Councils across England sided with teaching unions that have argued it is still not safe to send pupils back to school, with the rate of coronavirus infection in some areas still high.

At least 54 councils told schools not to reopen on June 1, or left the decision up to headteachers.

More than half a million primary school pupils who would have gone back to school on Monday could still be at home, receiving home schooling from their parents or filling in worksheets online.

Schools in Brighton and Hove, Calderdale, East Yorkshire and the Wirral have been told to stay closed, while some councils in London have told schools they can make up their own minds, even though the virus level is lower in the capital.
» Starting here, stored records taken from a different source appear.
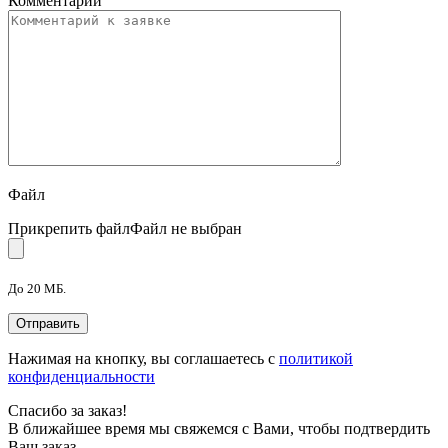
Комментарий
Файл
Прикрепить файл
Файл не выбран
До 20 МБ.
Нажимая на кнопку, вы соглашаетесь с
политикой
конфиденциальности
Спасибо за заказ!
В ближайшее время мы свяжемся с Вами, чтобы подтвердить
Ваш заказ.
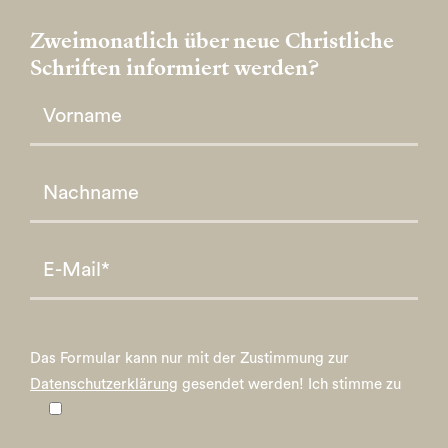
Zweimonatlich über neue Christliche
Schriften informiert werden?
Please leave this field empty.
Please leave this field empty.
Das Formular kann nur mit der Zustimmung zur
Datenschutzerklärung
gesendet werden!
Ich stimme zu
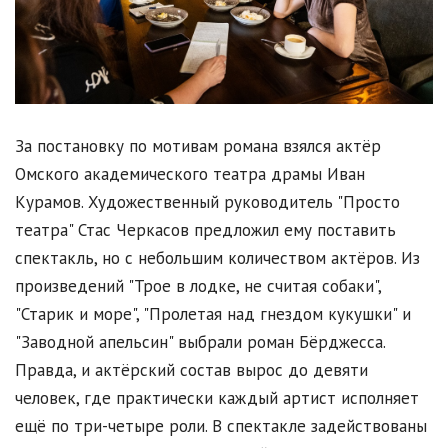
За постановку по мотивам романа взялся актёр
Омского академического театра драмы Иван
Курамов. Художественный руководитель "Просто
театра" Стас Черкасов предложил ему поставить
спектакль, но с небольшим количеством актёров. Из
произведений "Трое в лодке, не считая собаки",
"Старик и море", "Пролетая над гнездом кукушки" и
"Заводной апельсин" выбрали роман Бёрджесса.
Правда, и актёрский состав вырос до девяти
человек, где практически каждый артист исполняет
ещё по три-четыре роли. В спектакле задействованы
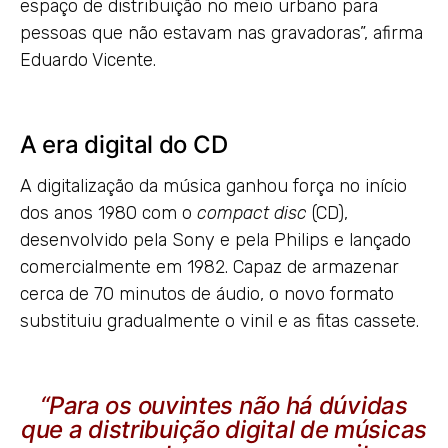
espaço de distribuição no meio urbano para
pessoas que não estavam nas gravadoras”, afirma
Eduardo Vicente.
A era digital do CD
A digitalização da música ganhou força no início
dos anos 1980 com o
compact disc
(CD),
desenvolvido pela Sony e pela Philips e lançado
comercialmente em 1982. Capaz de armazenar
cerca de 70 minutos de áudio, o novo formato
substituiu gradualmente o vinil e as fitas cassete.
“Para os ouvintes não há dúvidas
que a distribuição digital de músicas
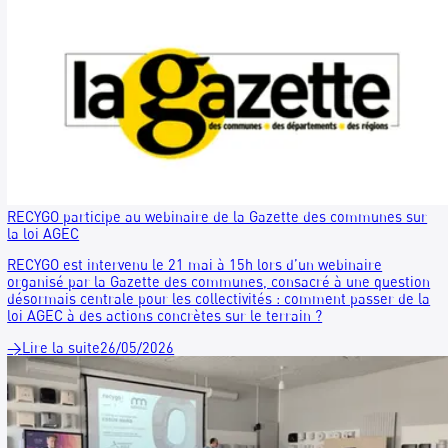
CITEO : un soutien financier pour équiper les communes en
solutions de tri hors foyer
Comment mettre en conformité votre commune vis-à-vis de l
AGEC tout en maîtrisant votre budget ? Grâce à l'appel à pro
CITEO, bénéficiez d'un soutien financier pour déployer le tri
foyer. Equipements éligibles, calendrier 2026, rôle de RECYG
on vous explique tout.
→
Lire la suite
26/05/2026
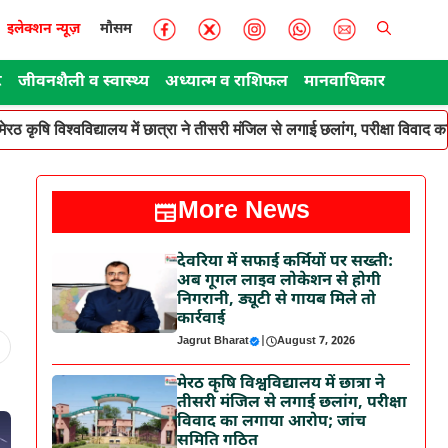
इलेक्शन न्यूज़
मौसम
ट
जीवनशैली व स्वास्थ्य
अध्यात्म व राशिफल
मानवाधिकार
मेरठ कृषि विश्वविद्यालय में छात्रा ने तीसरी मंजिल से लगाई छलांग, परीक्षा विवा
More News
देवरिया में सफाई कर्मियों पर सख्ती:
अब गूगल लाइव लोकेशन से होगी
निगरानी, ड्यूटी से गायब मिले तो
कार्रवाई
Jagrut Bharat
|
August 7, 2026
मेरठ कृषि विश्वविद्यालय में छात्रा ने
तीसरी मंजिल से लगाई छलांग, परीक्षा
विवाद का लगाया आरोप; जांच
समिति गठित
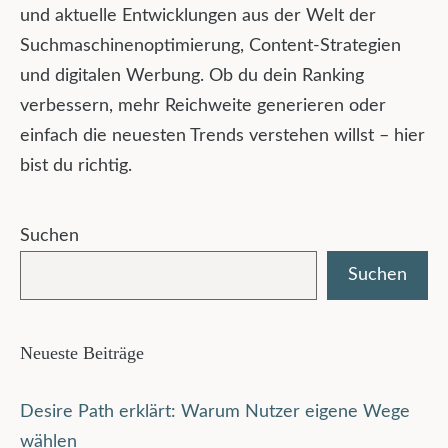
und aktuelle Entwicklungen aus der Welt der
Suchmaschinenoptimierung, Content-Strategien
und digitalen Werbung. Ob du dein Ranking
verbessern, mehr Reichweite generieren oder
einfach die neuesten Trends verstehen willst – hier
bist du richtig.
Suchen
Suchen
Neueste Beiträge
Desire Path erklärt: Warum Nutzer eigene Wege
wählen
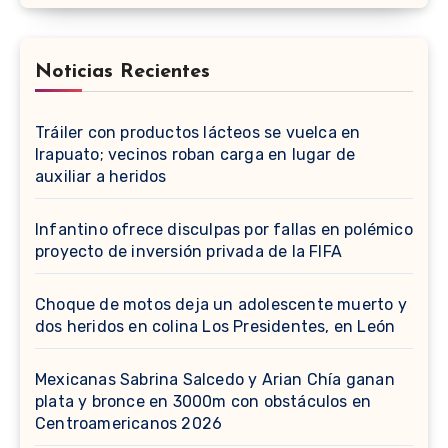
Noticias Recientes
Tráiler con productos lácteos se vuelca en
Irapuato; vecinos roban carga en lugar de
auxiliar a heridos
Infantino ofrece disculpas por fallas en polémico
proyecto de inversión privada de la FIFA
Choque de motos deja un adolescente muerto y
dos heridos en colina Los Presidentes, en León
Mexicanas Sabrina Salcedo y Arian Chía ganan
plata y bronce en 3000m con obstáculos en
Centroamericanos 2026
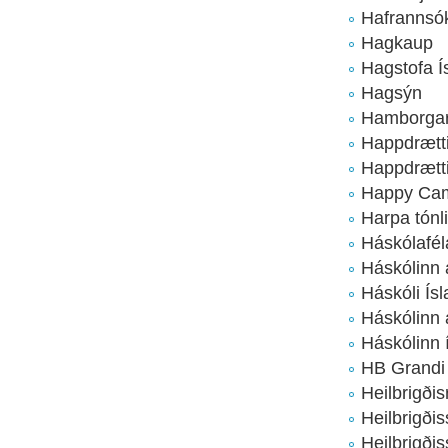
Hafrannsó
Hagkaup
Hagstofa Í
Hagsýn
Hamborgar
Happdrætt
Happdrætti
Happy Ca
Harpa tónl
Háskólafél
Háskólinn 
Háskóli Ís
Háskólinn á
Háskólinn 
HB Grandi
Heilbrigði
Heilbrigði
Heilbrigði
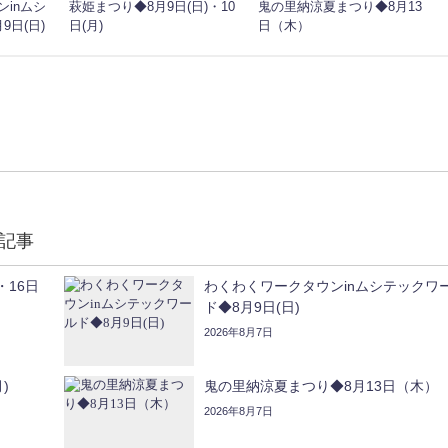
inムシ
萩姫まつり◆8月9日(日)・10
鬼の里納涼夏まつり◆8月13
9日(日)
日(月)
日（木）
記事
・16日
わくわくワークタウンinムシテックワ
ド◆8月9日(日)
2026年8月7日
)
鬼の里納涼夏まつり◆8月13日（木）
2026年8月7日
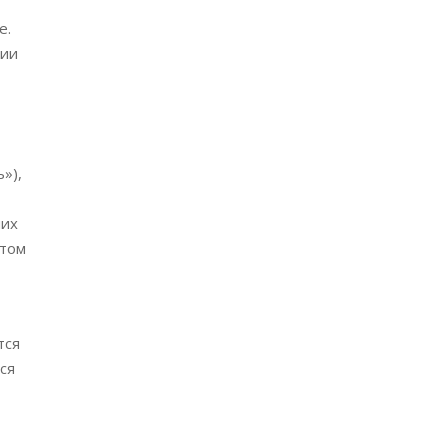
е.
ции
»),
ших
этом
тся
ся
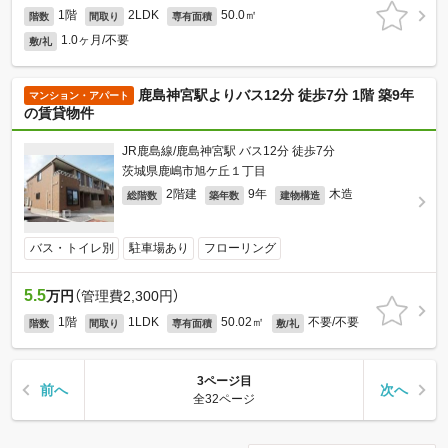
1階
2LDK
50.0㎡
階数
間取り
専有面積
1.0ヶ月/不要
敷/礼
鹿島神宮駅よりバス12分 徒歩7分 1階 築9年
マンション・アパート
の賃貸物件
JR鹿島線/鹿島神宮駅 バス12分 徒歩7分
茨城県鹿嶋市旭ケ丘１丁目
2階建
9年
木造
総階数
築年数
建物構造
バス・トイレ別
駐車場あり
フローリング
5.5
万円
（管理費2,300円）
1階
1LDK
50.02㎡
不要/不要
階数
間取り
専有面積
敷/礼
3ページ目
前へ
次へ
全32ページ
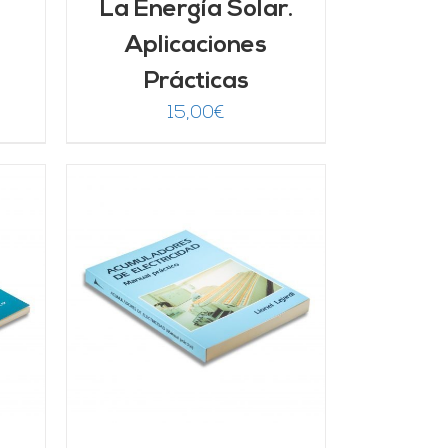
La Energía Solar.
Aplicaciones
Prácticas
15,00
€
/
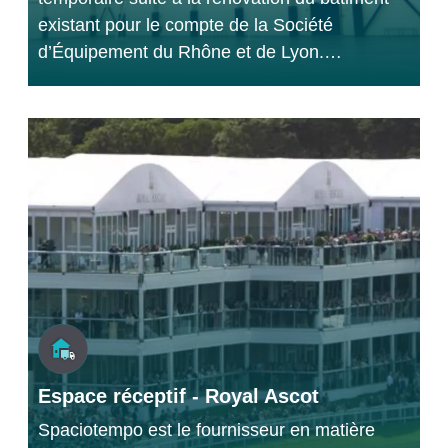
existant pour le compte de la Société
d’Équipement du Rhône et de Lyon.…
Espace réceptif - Royal Ascot
Spaciotempo est le fournisseur en matière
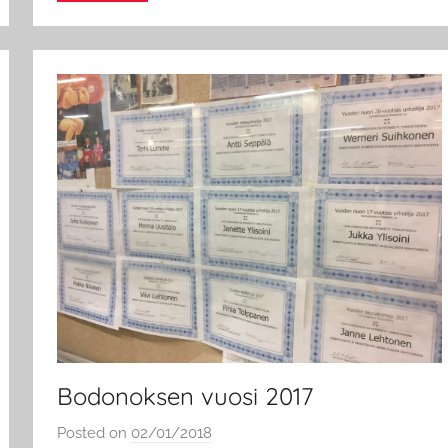
Bodonoksen vuosi 2017
Posted on
02/01/2018
b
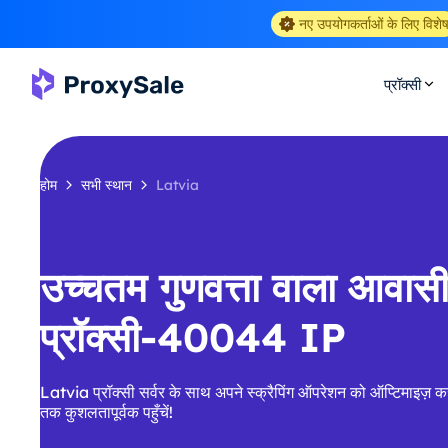
नए उपयोगकर्ताओं के लिए विशे
प्रॉक्सी
होम
सभी स्थान
Latvia
उच्चतम गुणवत्ता वाला आवा
प्रॉक्सी-40044 IP
Latvia प्रॉक्सी सर्वर के साथ अपने स्क्रैपिंग ऑपरेशन को ऑप्टिमाइज़ कर
तक कुशलतापूर्वक पहुँचें!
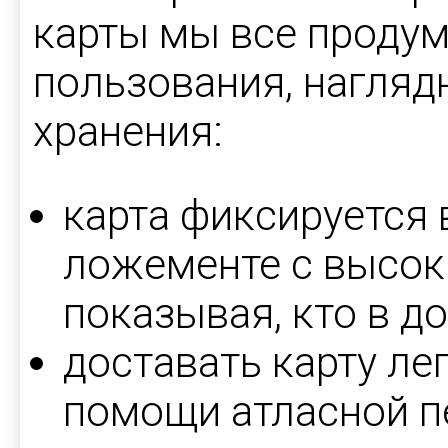
карты мы все продум
пользования, нагляд
хранения:
карта фиксируется
ложементе с высок
показывая, кто в д
доставать карту ле
помощи атласной п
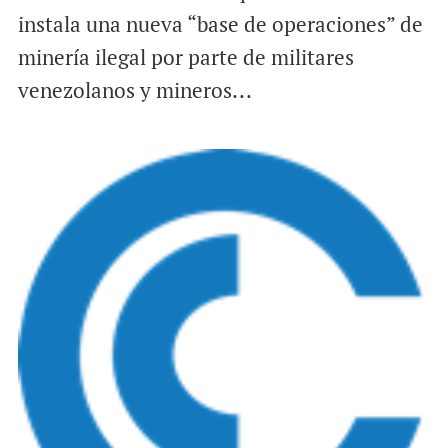
instala una nueva “base de operaciones” de
minería ilegal por parte de militares
venezolanos y mineros...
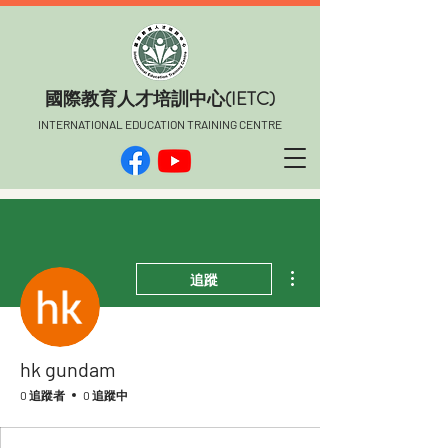
​國際教育人才培訓中心(IETC)
INTERNATIONAL EDUCATION TRAINING CENTRE
更多動作
追蹤
hk gundam
0 追蹤者
0 追蹤中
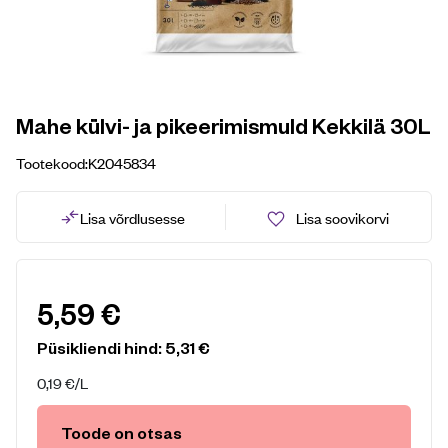
Mahe külvi- ja pikeerimismuld Kekkilä 30L
Tootekood:
K2045834
Lisa võrdlusesse
Lisa soovikorvi
5,59
€
Püsikliendi hind:
5,31
€
0,19
€
/L
Toode on otsas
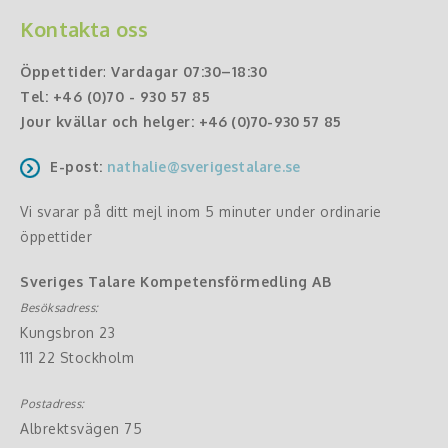
Kontakta oss
Öppettider
:
Vardagar 07:30–18:30
Tel:
+46 (0)70 - 930 57 85
Jour kvällar och helger:
+46 (0)70-930 57 85
E-post:
nathalie@sverigestalare.se
Vi svarar på ditt mejl inom 5 minuter under ordinarie
öppettider
Sveriges Talare Kompetensförmedling AB
Besöksadress:
Kungsbron 23
111 22 Stockholm
Postadress:
Albrektsvägen 75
Greenwich, Harrow and Islington councils all said local authority schools under their jurisdiction could remain closed.

Academy schools across England are able to make their own decision on reopening since they are independent of local authority control.

On Monday morning, teachers were pictured scanning the foreheads of pupils on their way into the building to test for a fever, which can be caused by the virus.

Schools marked out work spaces on the floor to encourage social distancing between pupils, while teachers have been instructed to stay with their class groups at all times to enforce “bubbles” of students and prevent the spread of Covid-19.

The Prime Minister has acknowledged the June 1 start date for primary schools is controversial, admitting in a press conference last month that it would not be possible everywhere.

“Now I acknowledge that a June first opening may not be possible for all schools but the government will continue to support and work with the sector to ensure that any schools experiencing difficulties are able to open more widely as soon as possible,” he said.